One is dead and the other in custody. The deed was done but the outcome not glorious. There is the waste and sadness.
Tonight, at our Jazz service in Rocheport, I spoke a little about the two brothers. I neither excused or explained their behavior. But I did wonder how things might have been if their lives were turned only fifteen or twenty degrees in another direction:
I wondered, in the aftermath of the great Boston drama of this week, what would have been different if those two terribly misguided young men had been led by an entirely different set of influences in their lives, different voices calling to them from the shore, insisting that the only way forward was to fish on the other side, the different way, a way toward peace, compassion and hope. If that were the case, I suspect that they would not have been those on the run in this story, creating mayhem on the way, but perhaps one of the responders or a voice for unity in their community. But no, for a myriad of reasons they had become infected with hate, hopelessness and revenge. And when your mind is infected with those things you will fish forever with nothing to show for it, except for an empty and fruitless life, one primed for frustration and destruction.

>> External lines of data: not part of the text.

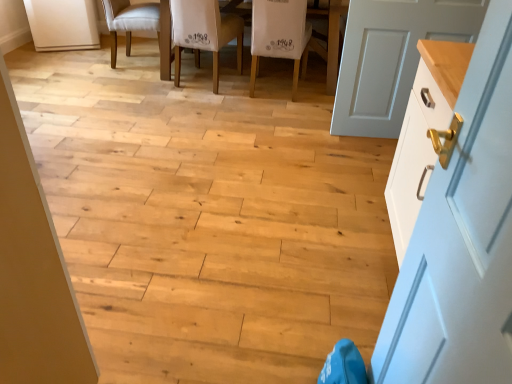
Question: Considering the relative sizes of white painted wood door at right, which is counted as the 1th door, starting from the top, and white fabric chair at center, marked as the first chair in a right-to-left arrangement, in the image provided, is white painted wood door at right, which is counted as the 1th door, starting from the top, bigger than white fabric chair at center, marked as the first chair in a right-to-left arrangement,?

Choices:
 (A) no
 (B) yes

Answer: (A)

Question: From a real-world perspective, is white painted wood door at right, which is counted as the 1th door, starting from the top, physically above white fabric chair at center, marked as the first chair in a right-to-left arrangement?

Choices:
 (A) yes
 (B) no

Answer: (A)

Question: Considering the relative sizes of white painted wood door at right, the second door when ordered from left to right, and white fabric chair at center, marked as the first chair in a right-to-left arrangement, in the image provided, is white painted wood door at right, the second door when ordered from left to right, shorter than white fabric chair at center, marked as the first chair in a right-to-left arrangement,?

Choices:
 (A) no
 (B) yes

Answer: (A)

Question: Is white painted wood door at right, the second door when ordered from left to right, next to white fabric chair at center, the third chair viewed from the left?

Choices:
 (A) no
 (B) yes

Answer: (A)

Question: Does point (463, 14) appear closer or farther from the camera than point (354, 240)?

Choices:
 (A) farther
 (B) closer

Answer: (A)

Question: Considering the relative positions of white painted wood door at right, the 1th door positioned from the back, and wooden floor at center in the image provided, is white painted wood door at right, the 1th door positioned from the back, to the left or to the right of wooden floor at center?

Choices:
 (A) right
 (B) left

Answer: (A)

Question: Choose the correct answer: Is white painted wood door at right, the 1th door positioned from the back, inside wooden floor at center or outside it?

Choices:
 (A) inside
 (B) outside

Answer: (B)

Question: In the image, is white painted wood door at right, the 1th door positioned from the back, positioned in front of or behind wooden floor at center?

Choices:
 (A) front
 (B) behind

Answer: (B)

Question: From a real-world perspective, is white fabric chair at upper center, which appears as the third chair when viewed from the right, physically located above or below wooden table at center?

Choices:
 (A) above
 (B) below

Answer: (B)

Question: Considering the positions of white fabric chair at upper center, which appears as the third chair when viewed from the right, and wooden table at center in the image, is white fabric chair at upper center, which appears as the third chair when viewed from the right, bigger or smaller than wooden table at center?

Choices:
 (A) big
 (B) small

Answer: (B)

Question: Would you say white fabric chair at upper center, which appears as the third chair when viewed from the right, is to the left or to the right of wooden table at center in the picture?

Choices:
 (A) left
 (B) right

Answer: (A)

Question: Considering the positions of white fabric chair at upper center, which appears as the first chair when viewed from the left, and wooden table at center in the image, is white fabric chair at upper center, which appears as the first chair when viewed from the left, wider or thinner than wooden table at center?

Choices:
 (A) thin
 (B) wide

Answer: (A)

Question: Is point (178, 34) closer or farther from the camera than point (189, 324)?

Choices:
 (A) closer
 (B) farther

Answer: (B)

Question: In the image, is white fabric chair at center, which is the 2th chair from right to left, on the left side or the right side of wooden floor at center?

Choices:
 (A) left
 (B) right

Answer: (B)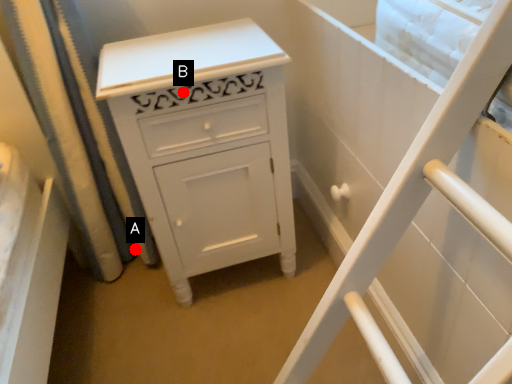
Question: Two points are circled on the image, labeled by A and B beside each circle. Which point is closer to the camera?

Choices:
 (A) A is closer
 (B) B is closer

Answer: (B)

The text of the evening was from John 21, the story of the risen Jesus suggesting that the disciples fish on the other side of the boat. So often we will not and do not and we come out empty handed, or worse with blood on them. But ever so often hearts and heads are turned and remarkable things happen. It happens in places just like Boston, here, there, everywhere.
I want to remember the first responders, those who did choose to fish on the other side, who ran to help those ravaged by the Boston explosions, rather than turning and running away. Remarkable indeed.